** Opening WORKING DATA block **

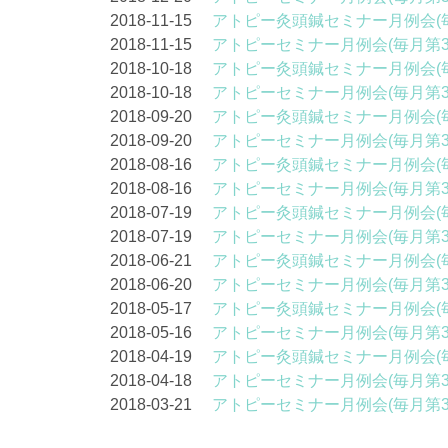
2018-11-15
アトピー灸頭鍼セミナー月例会(
2018-11-15
アトピーセミナー月例会(毎月第
2018-10-18
アトピー灸頭鍼セミナー月例会(
2018-10-18
アトピーセミナー月例会(毎月第
2018-09-20
アトピー灸頭鍼セミナー月例会(
2018-09-20
アトピーセミナー月例会(毎月第
2018-08-16
アトピー灸頭鍼セミナー月例会(
2018-08-16
アトピーセミナー月例会(毎月第
2018-07-19
アトピー灸頭鍼セミナー月例会(
2018-07-19
アトピーセミナー月例会(毎月第
2018-06-21
アトピー灸頭鍼セミナー月例会(
2018-06-20
アトピーセミナー月例会(毎月第
2018-05-17
アトピー灸頭鍼セミナー月例会(
2018-05-16
アトピーセミナー月例会(毎月第
2018-04-19
アトピー灸頭鍼セミナー月例会(
2018-04-18
アトピーセミナー月例会(毎月第
2018-03-21
アトピーセミナー月例会(毎月第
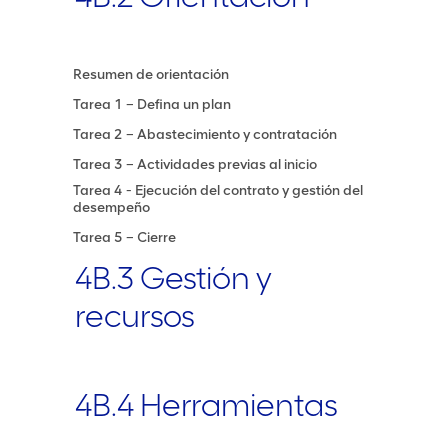
Resumen de orientación
Tarea 1 – Defina un plan
Tarea 2 – Abastecimiento y contratación
Tarea 3 – Actividades previas al inicio
Tarea 4 - Ejecución del contrato y gestión del
desempeño
Tarea 5 – Cierre
4B.3 Gestión y
recursos
4B.4 Herramientas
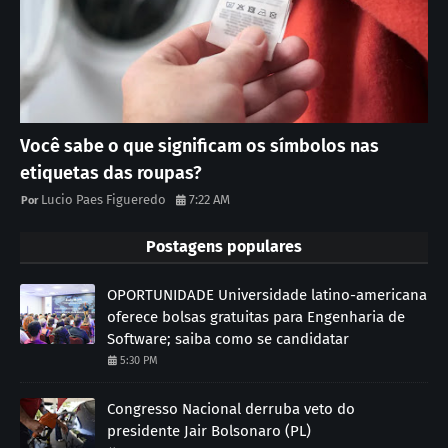
Você sabe o que significam os símbolos nas
etiquetas das roupas?
Lucio Paes Figueredo
7:22 AM
Postagens populares
OPORTUNIDADE Universidade latino-americana
oferece bolsas gratuitas para Engenharia de
Software; saiba como se candidatar
5:30 PM
Congresso Nacional derruba veto do
presidente Jair Bolsonaro (PL)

** Closing WORKING DATA block **

* ASSIGNMENT: Every line of the listing above that contains "Tarea" is to be copied.

* FINISHED EXERCISE:
Tarea 1 – Defina un plan
Tarea 2 – Abastecimiento y contratación
Tarea 3 – Actividades previas al inicio
Tarea 4 - Ejecución del contrato y gestión del
Tarea 5 – Cierre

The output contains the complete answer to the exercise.